Nokia announced it’s giving fixed wireless access (FWA) a boost by enabling 5G millimeter wave indoor installations with its 360 High Gain mmWave technology.

There’s no actual product to speak of as of yet – a Nokia spokesperson clarified that it’s just announcing a technology innovation for now. Product introductions are planned for the second half of 2022.

So far, Nokia has conducted trials with operators in Japan and Europe using a proof-of-concept device.

It’s working with global operators on FWA solutions, but it’s not saying anything about specific U.S. operators, all of which would probably be happy to hear of breakthroughs in FWA technology at mmWave, although Verizon has been the most aggressive in the space. Nokia’s current trials are using 28 GHz, with plans to expand support for additional bands.

The 360 high gain features announced today are key to enabling indoor self-install by end users, the Nokia spokesperson said.
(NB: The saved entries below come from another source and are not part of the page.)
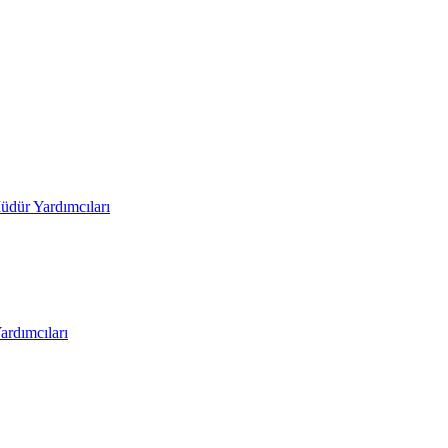
üdür Yardımcıları
rdımcıları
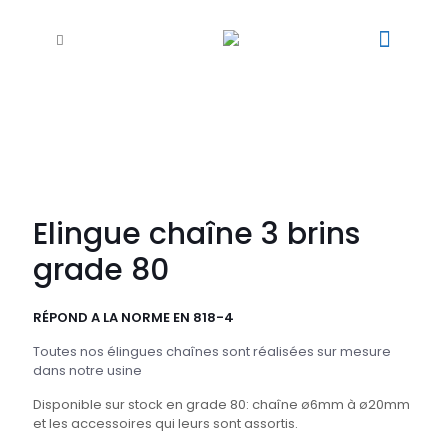
Elingue chaîne 3 brins
grade 80
RÉPOND A LA NORME EN 818-4
Toutes nos élingues chaînes sont réalisées sur mesure
dans notre usine
Disponible sur stock en grade 80: chaîne ø6mm à ø20mm
et les accessoires qui leurs sont assortis.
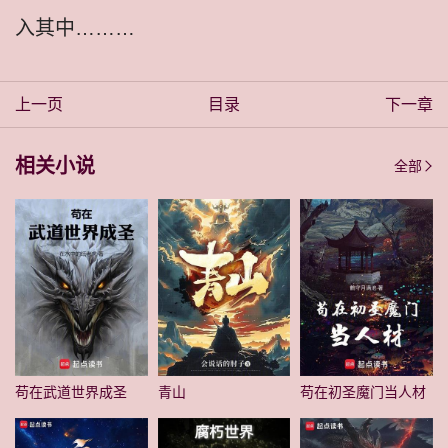
入其中………
上一页
目录
下一章
相关小说
全部
苟在武道世界成圣
青山
苟在初圣魔门当人材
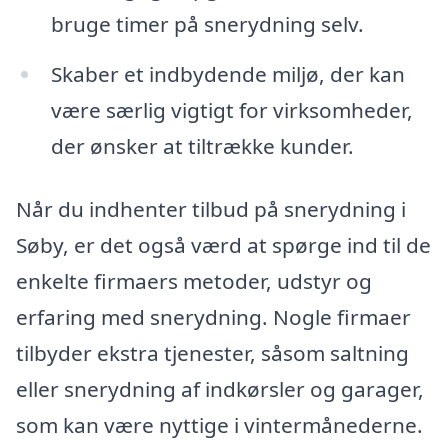
bruge timer på snerydning selv.
Skaber et indbydende miljø, der kan
være særlig vigtigt for virksomheder,
der ønsker at tiltrække kunder.
Når du indhenter tilbud på snerydning i
Søby, er det også værd at spørge ind til de
enkelte firmaers metoder, udstyr og
erfaring med snerydning. Nogle firmaer
tilbyder ekstra tjenester, såsom saltning
eller snerydning af indkørsler og garager,
som kan være nyttige i vintermånederne.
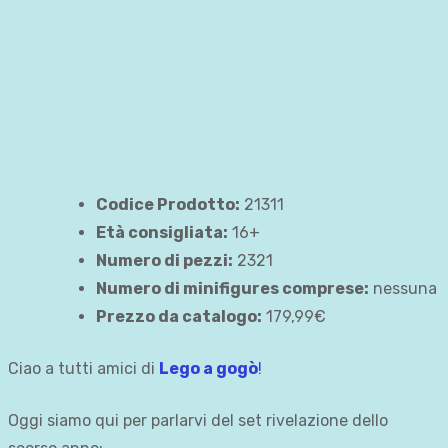
Codice Prodotto:
21311
Età consigliata:
16+
Numero di pezzi:
2321
Numero di minifigures comprese:
nessuna
Prezzo da catalogo:
179,99€
Ciao a tutti amici di
Lego a gogò
!
Oggi siamo qui per parlarvi del set rivelazione dello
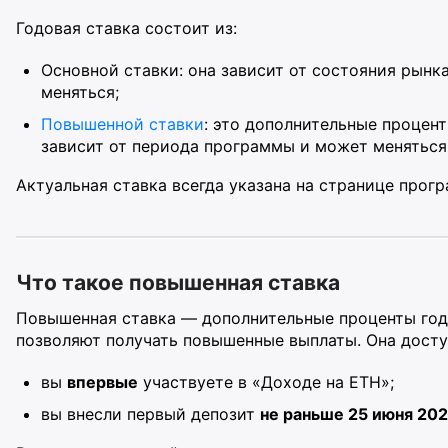
Годовая ставка состоит из:
Основной ставки: она зависит от состояния рынк
меняться;
Повышенной ставки
: это дополнительные процент
зависит от периода программы и может меняться
Актуальная ставка всегда указана на странице прог
Что такое повышенная ставка
Повышенная ставка — дополнительные проценты год
позволяют получать повышенные выплаты. Она доступ
вы
впервые
участвуете в «Доходе на ETH»;
вы внесли первый депозит
не раньше 25 июня 202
Getting the equipment to a point where it’s self-installable by end-users was a big achievement at Verizon, for example.

Nokia is targeting dense urban environments with this release, claiming it will increase 5G FWA capacity by 5 to 10 times.
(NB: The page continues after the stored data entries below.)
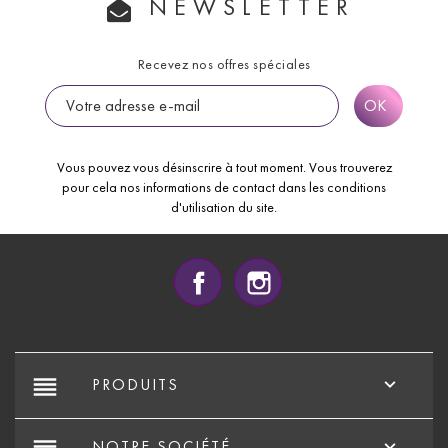
NEWSLETTER
Recevez nos offres spéciales
Vous pouvez vous désinscrire à tout moment. Vous trouverez
pour cela nos informations de contact dans les conditions
d'utilisation du site.
Facebook
Instagram
reorder

PRODUITS

NOTRE SOCIÉTÉ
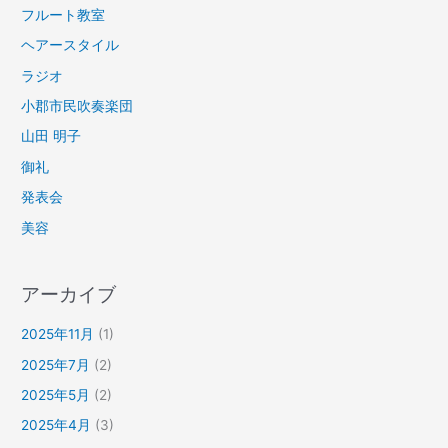
フルート教室
ヘアースタイル
ラジオ
小郡市民吹奏楽団
山田 明子
御礼
発表会
美容
アーカイブ
2025年11月
(1)
2025年7月
(2)
2025年5月
(2)
2025年4月
(3)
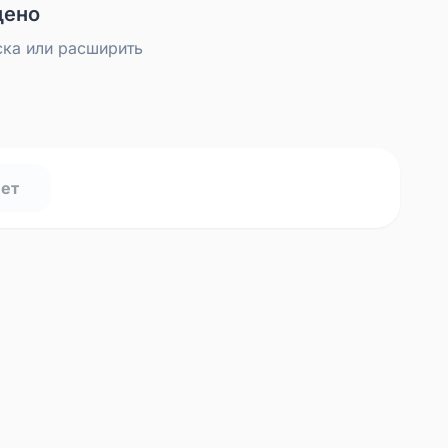
дено
ска или расширить
нет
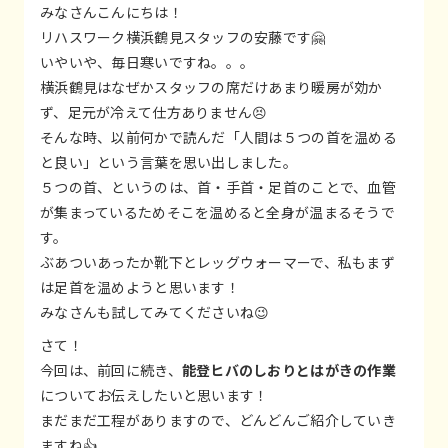
みなさんこんにちは！
リハスワーク横浜鶴見スタッフの安藤です🤗
いやいや、毎日寒いですね。。。
横浜鶴見はなぜかスタッフの席だけあまり暖房が効か
ず、足元が冷えて仕方ありません😣
そんな時、以前何かで読んだ「人間は５つの首を温める
と良い」という言葉を思い出しました。
５つの首、というのは、首・手首・足首のことで、血管
が集まっているためそこを温めると全身が温まるそうで
す。
ぶあついあったか靴下とレッグウォーマーで、私もまず
は足首を温めようと思います！
みなさんも試してみてくださいね😉
さて！
今回は、前回に続き、
能登ヒバのしおりとはがきの作業
についてお伝えしたいと思います！
まだまだ工程がありますので、どんどんご紹介していき
ますね👍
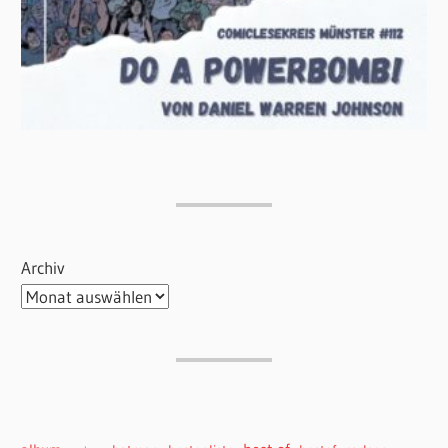
Archiv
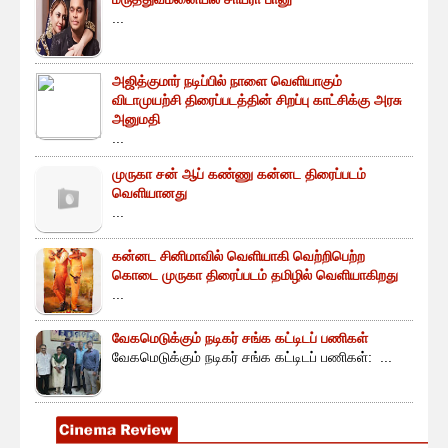
...
அஜித்குமார் நடிப்பில் நாளை வெளியாகும்
விடாமுயற்சி திரைப்படத்தின் சிறப்பு காட்சிக்கு அரசு
அனுமதி
...
முருகா சன் ஆப் கண்ணு கன்னட திரைப்படம்
வெளியானது
...
கன்னட சினிமாவில் வெளியாகி வெற்றிபெற்ற
கொடை முருகா திரைப்படம் தமிழில் வெளியாகிறது
...
வேகமெடுக்கும் நடிகர் சங்க கட்டிடப் பணிகள்
வேகமெடுக்கும் நடிகர் சங்க கட்டிடப் பணிகள்: ...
RELATED: UScellular, Nokia, Qualcomm stretch 5G mmWave 10 km in new record

Because mmWave requires line-of-sight to operate, signals can easily be disrupted by outdoor or in-home obstacles. Nokia said its 360 High Gain technology overcomes the challenge by both amplifying available signals and dynamically finding the strongest connection.

“Fixed Wireless Access broadband devices typically use 4G or 5G mobile signals for high speed home connectivity,” Nokia said in a press release. “Most 5G FWA deployments today leverage low band (sub 2 Ghz) or mid band (2-6 Ghz) radio frequencies, but as FWA networks develop, additional spectrum will be needed to drive future growth.”

Nokia’s 360 High Gain 5G mmWave technology captures a 360 mmWave fingerprint of the indoor environment, picks up direct and reflected signals from any direction, and adapts to the changing environment through advanced analytics, according to the Finnish vendor.

“Making indoor, self-installable mmWave FWA viable in an urban indoor environment is crucial for FWA growth. The addition of mmWave to the 5G FWA market will deliver the 5 to 10 times more capacity that is needed to support the ever more demanding subscribers and services. I am extremely proud of our Fixed Network team who have notched up yet another technical first,” said Sandy Motley, president, Fixed Networks at Nokia, in a statement.

RELATED: Pivotal sets up shop at Luxe to show off mmWave HBF

What took so long? Well, Nokia isn’t exactly saying, but rivals hawking their own FWA technologies in the mmWave space have taken advantage of their lead time.  

Movandi, for one, has been providing its technology to Verizon to help expand mmWave coverage in homes and buildings. Last week, it announced a successful automotive test with Verizon.

Pivotal Commware CEO Brian Deutsch told Fierce straight up last year that the equipment Pivotal is replacing is that of Nokia and Ericsson. “Let me put it this way: I am their competitor,” he said. “I don’t know if they’re my competitor, but I am certainly their competitor.”

Indeed, Nokia’s thrown its hat into the ring, with volume deployments expected to start in 2023. The initial focus is on operators with subscribers in dense urban environments.